---- Texto apresentado

11.1.08

Ministro é que a profissão mais dura


Não é o mineiro, laborando horas a frio nas profundezas da terra, inalando poeiras que lhe hão-de roubar a vida antes do tempo. Nem o lixeiro, que recolhe os detritos que fazemos, suportando o odor fétido da imundice numa função a destempo. Ou o operário da siderurgia, cercado pelo ruído ensurdecedor das máquinas, suado como se fosse corpo deitado numa sauna infernal. Nem será a meretriz, de rua ou de bordel de luxo. A profissão mais ingrata é ser ministro. Se for teimoso, arrogante, com a certeza da sua providencial sapiência que o converte em fautor de políticas polémicas. Políticas que viram a turba contra si.

Fico angustiado ao ser observador de manifestações de rua contra o senhor ministro disto ou daquilo. É de uma injustiça atroz. Os descontentes abusam da democracia e da bondade dos governantes. Os governantes, que tanto se sacrificam para servir a pátria; que entregam as suas superiores capacidades intelectuais à causa nobre do serviço público – e depois vem a fraca recompensa de serem desafiados em público, com uma multidão folclórica em procissão pelas ruas, empunhando cartazes que beliscam o bom nome do senhor ministro. Da ingratidão em estado puro. Tamanha manifestação de ingratidão daria lugar a intervenção policial para dispersar os analfabetos incapazes de perceber o alcance das políticas escolhidas a dedo pelo iluminado ministro.

Quando alguém chega a ministro diz adeus à privacidade. Se o ministro vai ao cinema, sabe-se qual foi o filme escolhido. Se o ministro vai a um restaurante, as línguas viperinas apressam-se a circular os apetites gastronómicos de sua excelência. Os livros que compra, a música que ouve, os locais de férias – e com quem as passa –, o sítio onde compra a fatiota a preceito: andam de boca em boca. O aziago ministro tem a vida devassada pelos mirones que observam, registam com atenção e passam a palavra com a impressão que estão a contribuir para a andança da nação (quando só fazem dela uma pálida alegoria). Se alguém mantém uma vida paralela, com amantes e tudo, ou mete a vida nos eixos ou não pode almejar ser ministro. É que tudo, até pormenores, se descobrirá.

Vejo a horda a desafiar o frio da noite em mais uma manifestação contra a política obstinada do ministro. Não querem que feche o hospital da terra. Empunham cruzes, trazendo um ar clerical para a manifestação que, na minha escassa inteligência, não chego a discernir razão. Os cartazes habituais reclamam o contrário da decisão do ministro. Alguns exalam cinismo. Chamam nomes feios, enxovalhando o ministro em público e diante das câmaras de televisão, sempre atentas a captar o ruído de fundo.

--------
---- Os dados

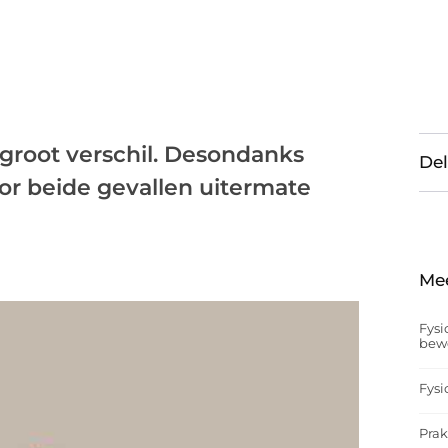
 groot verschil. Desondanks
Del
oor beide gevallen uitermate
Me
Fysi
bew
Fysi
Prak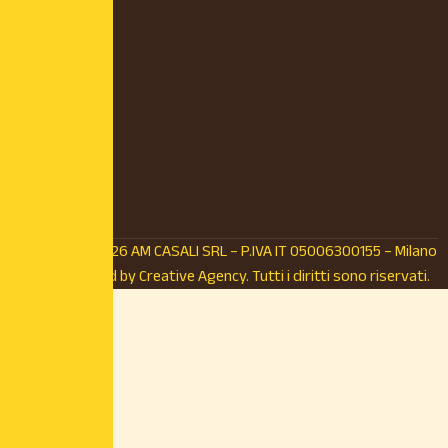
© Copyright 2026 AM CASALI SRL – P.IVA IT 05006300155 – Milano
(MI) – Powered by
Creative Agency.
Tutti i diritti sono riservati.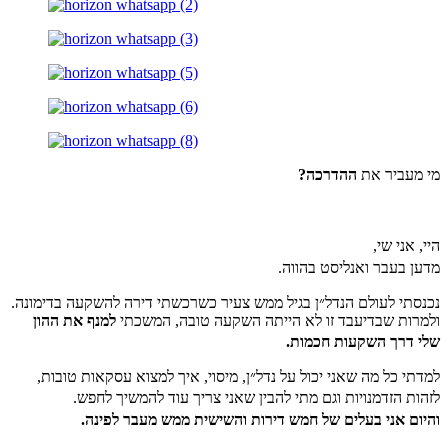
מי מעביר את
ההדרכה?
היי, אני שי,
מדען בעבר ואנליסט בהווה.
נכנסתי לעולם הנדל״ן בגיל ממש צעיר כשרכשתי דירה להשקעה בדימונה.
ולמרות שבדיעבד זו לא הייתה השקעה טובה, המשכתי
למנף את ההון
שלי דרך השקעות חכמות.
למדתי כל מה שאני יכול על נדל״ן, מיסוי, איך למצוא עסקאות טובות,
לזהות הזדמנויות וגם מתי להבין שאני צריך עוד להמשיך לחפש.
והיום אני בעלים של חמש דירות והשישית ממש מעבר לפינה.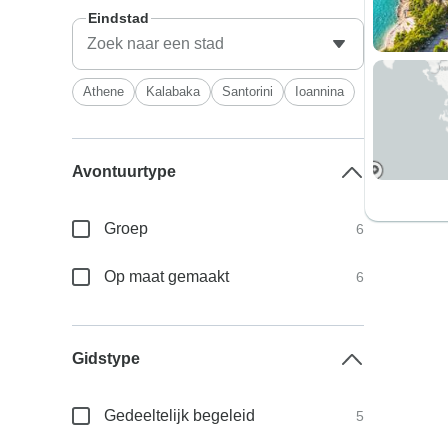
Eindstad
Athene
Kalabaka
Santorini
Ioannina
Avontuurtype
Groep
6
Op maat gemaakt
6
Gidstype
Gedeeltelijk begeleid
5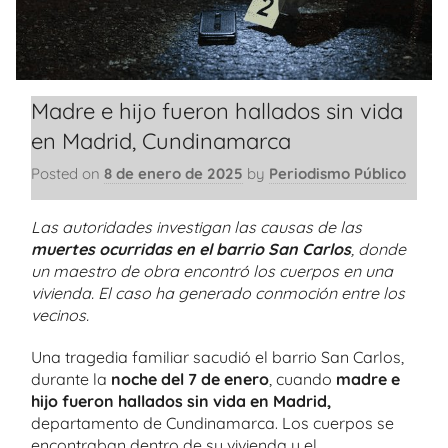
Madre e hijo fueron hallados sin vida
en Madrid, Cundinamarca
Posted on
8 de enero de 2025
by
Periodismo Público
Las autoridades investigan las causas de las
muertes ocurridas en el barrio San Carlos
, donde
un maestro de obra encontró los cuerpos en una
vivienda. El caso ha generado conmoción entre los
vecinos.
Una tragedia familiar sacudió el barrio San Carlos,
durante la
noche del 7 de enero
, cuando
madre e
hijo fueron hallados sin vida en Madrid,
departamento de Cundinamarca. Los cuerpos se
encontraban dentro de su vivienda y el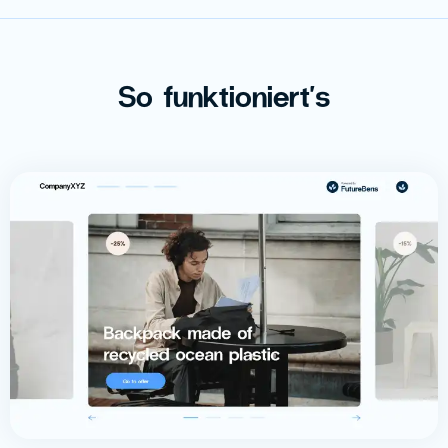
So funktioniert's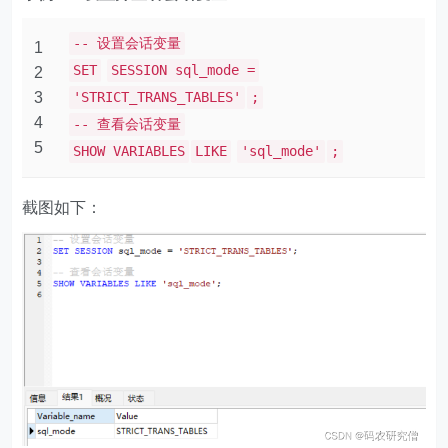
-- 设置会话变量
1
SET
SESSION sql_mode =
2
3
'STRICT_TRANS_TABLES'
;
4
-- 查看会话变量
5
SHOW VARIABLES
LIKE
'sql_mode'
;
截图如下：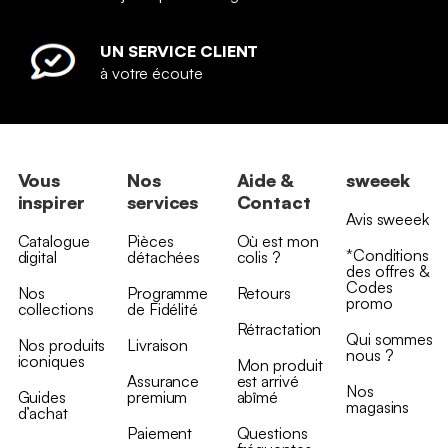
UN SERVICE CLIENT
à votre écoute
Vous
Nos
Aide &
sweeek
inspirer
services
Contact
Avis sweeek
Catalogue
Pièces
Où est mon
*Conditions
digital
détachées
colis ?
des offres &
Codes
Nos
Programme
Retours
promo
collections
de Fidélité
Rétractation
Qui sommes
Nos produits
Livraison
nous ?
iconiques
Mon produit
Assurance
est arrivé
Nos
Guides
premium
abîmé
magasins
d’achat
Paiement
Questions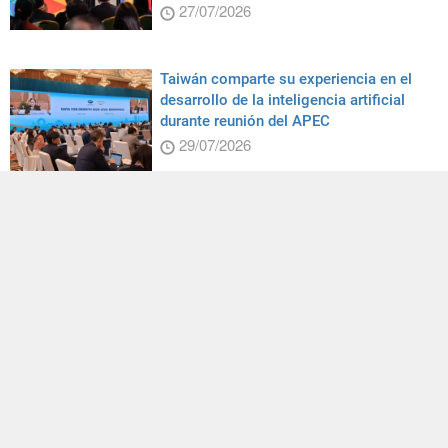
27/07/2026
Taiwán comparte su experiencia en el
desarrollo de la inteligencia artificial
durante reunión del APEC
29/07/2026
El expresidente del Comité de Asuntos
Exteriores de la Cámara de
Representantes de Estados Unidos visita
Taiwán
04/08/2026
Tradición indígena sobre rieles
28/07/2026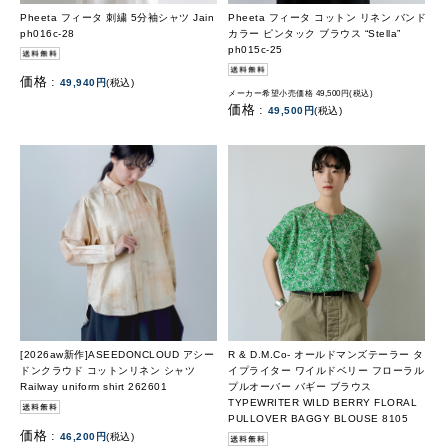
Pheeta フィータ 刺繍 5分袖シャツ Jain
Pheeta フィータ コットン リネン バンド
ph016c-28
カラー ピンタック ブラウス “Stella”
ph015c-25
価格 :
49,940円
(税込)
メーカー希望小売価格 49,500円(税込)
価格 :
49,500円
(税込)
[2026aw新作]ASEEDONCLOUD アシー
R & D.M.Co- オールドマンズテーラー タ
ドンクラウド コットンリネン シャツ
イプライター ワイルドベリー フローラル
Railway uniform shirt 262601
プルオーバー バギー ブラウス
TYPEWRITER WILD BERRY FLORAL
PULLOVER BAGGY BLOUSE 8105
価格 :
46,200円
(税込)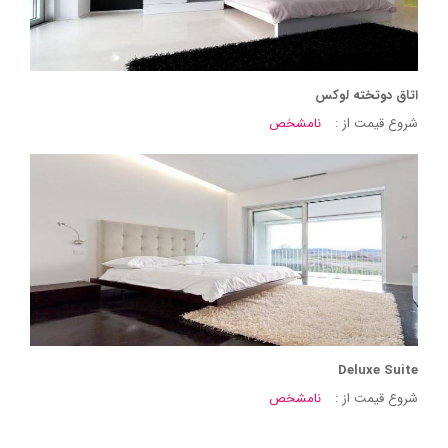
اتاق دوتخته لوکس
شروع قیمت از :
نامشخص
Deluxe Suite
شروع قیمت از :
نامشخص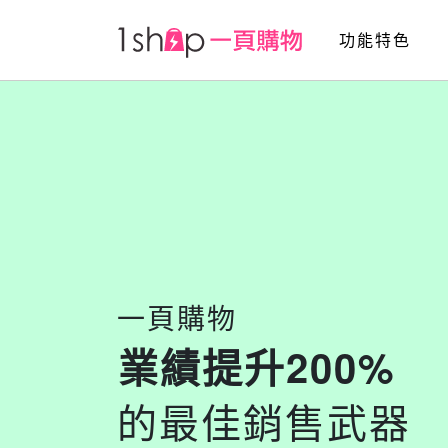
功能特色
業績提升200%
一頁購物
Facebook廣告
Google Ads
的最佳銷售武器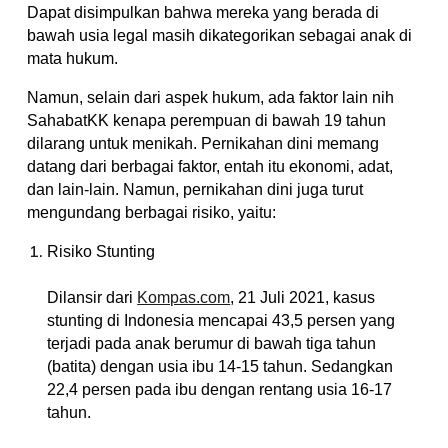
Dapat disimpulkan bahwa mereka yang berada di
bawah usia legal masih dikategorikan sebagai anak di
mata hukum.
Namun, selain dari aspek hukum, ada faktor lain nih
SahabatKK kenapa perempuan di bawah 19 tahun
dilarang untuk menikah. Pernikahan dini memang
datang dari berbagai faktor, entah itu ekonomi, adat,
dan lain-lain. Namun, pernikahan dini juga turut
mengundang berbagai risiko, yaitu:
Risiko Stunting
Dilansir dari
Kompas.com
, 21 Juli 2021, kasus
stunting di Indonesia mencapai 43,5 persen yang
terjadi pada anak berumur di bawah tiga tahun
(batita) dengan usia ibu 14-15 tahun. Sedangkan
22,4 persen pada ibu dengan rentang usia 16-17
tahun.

--------

▸ Instruções: Transcreva novamente o texto sobre a profissão de ministro entre "Vejo a horda" e "ruído de fundo.", inclusive, trocando "hospital" por "tribunal".

▸ Resposta ao exercício:
Vejo a horda a desafiar o frio da noite em mais uma manifestação contra a política obstinada do ministro. Não querem que feche o tribunal da terra. Empunham cruzes, trazendo um ar clerical para a manifestação que, na minha escassa inteligência, não chego a discernir razão. Os cartazes habituais reclamam o contrário da decisão do ministro. Alguns exalam cinismo. Chamam nomes feios, enxovalhando o ministro em público e diante das câmaras de televisão, sempre atentas a captar o ruído de fundo.